DevMode
Is it possible for a Palestinian and an Israeli to write a joint editorial on the 1948-1998 span of their conflictive history? On what is for Israelis a joyful celebration of fifty years of independence, but for Palestinians recalls the memory of a homeland lost and their having become a people of refugees?
It is not easy, but it is possible, provided one believes - as we do in this journal - that with the Oslo agreements signed by Yitzhak Rabin and Yasser Arafat, in September 1993, a fresh start was made by the two peoples. A fresh start does not mean forgetting past mistakes and wrongs, nor the present imbalance between Palestinians and Israelis: for while Israelis have realized their national aspirations, Palestinians are still deprived of most of their land in the West Bank, Gaza and East Jerusalem, without which national self-determination and statehood will remain empty words. Furthermore, the problem of the Palestine refugees of 1948 and their claim to the right of return remain unaddressed, although the issue of refugees is one of the subjects to be discussed in final-status negotiations.
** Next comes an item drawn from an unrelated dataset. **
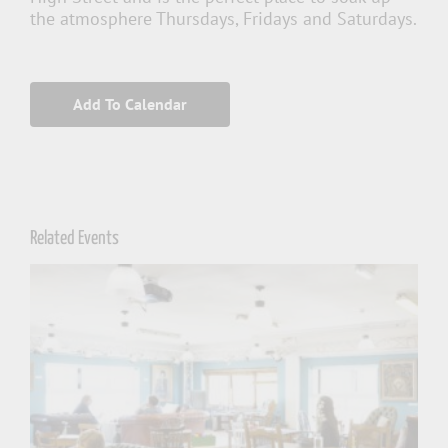
the atmosphere Thursdays, Fridays and Saturdays.
Add To Calendar
Related Events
A fresh start means that we have to begin listening to each other instead of endlessly repeating our own grievances. It means learning to put ourselves in each other's shoes and trying to understand the sufferings, fears and hopes of the other side. Thus, the Israelis cannot evade the fact that the creation of the State of Israel in 1948 and the following Arab-Israeli war resulted in a national tragedy for the Palestinians, who fled and were expelled en masse from their homes and lands. Neither can they ignore their moral responsibility for the plight of the Palestine refugees, and they must play their part in efforts to find an equitable and reasonable solution to this festering problem. Could the Palestinian catastrophe have been avoided had the Palestinian leadership of that time accepted the UN Partition Resolution 181 of 1947? Maybe. We shall never know, but for the Palestinians, who constituted in 1947-1948 the majority of the population of British-ruled Palestine and owned most of the land, the carving up of the country into two states seemed totally unacceptable, an extremely unjust solution.
A fresh start means also that Palestinians should try to understand the role played by the Nazi extermination of some six million European Jews in shaping Israeli fears and distrust, and their claim to a secure and safe shelter, a national homeland.
A new relationship between Israelis and Palestinians should be founded on the awareness that, whether we like it or not, for better or for worse, history has thrown us together on this narrow piece of land. As two small peoples, Palestinians and Israelis can choose between compromise and cooperation or the continuation of violence and of futile wars. Oslo was born out of this awareness. And five years ago, in the wake of Oslo, we founded this journal on these very premises.
It is fashionable today to express despair over the deadlocked peace process and some go as far as to deride the signing of the "useless" and "deceptive" Oslo agreement. However, in spite of the pervasive feeling of being entrapped in a political nightmare, caused mainly by Netanyahu's efforts to empty the Oslo accords of their dynamic content, those agreements and, especially, the beginning of their implementation under the Rabin-Peres government, have already wrought some irreversible changes in the Palestinian-Israeli equation. The principle of "land for peace" embodied in the Oslo agreement has brought about - though limited - Israeli withdrawals from the occupied Palestinian territories and placed five percent of these territories under the full control of the Palestinian National Authority (PNA), and twenty-five percent under its partial control. The cities and villages handed over to the PNA are small enclaves in greater areas controlled by the Israeli occupation army and, while the civil affairs of the majority of the Palestinian population are handled by the PNA, they remain, in fact, subject to arbitrary Israeli regulations. Thus, Palestinian cities and villages are regularly cut off from each other whenever Israel decides to "close" the Palestinian territories.
For both parties, Oslo put an end to dangerous, unrealistic visions of mutual destruction. Israeli leaders liked to dream of restoring Israel to its biblical frontiers (a "greater Israel") in which there would, of course, be no place for the Palestinians; Palestinian leaders liked to dream of an independent Palestinian state in all of Palestine, including Israel. Albeit reluctantly, even Netanyahu, while doing his utmost to prevent further progress, had no other choice - once he promised to adhere to the Oslo agreement - than to accept the principle of territorial compromise, "however painful this is to me," as he has recently declared.
All these changes brought about by Oslo should not be underestimated and cannot easily be undone. Today, if the peace process is in abeyance, rather than leading to despair, this should encourage us to intensify the dialogue between people of goodwill from both nations, in this journal and elsewhere.
We shall pursue our quest for peace, not by papering over our differences, but by courageously analyzing the controversial issues that are dividing Palestinians and Israelis and by doggedly searching for common ground, based on the mutual recognition of each other's vital interests and national aspirations.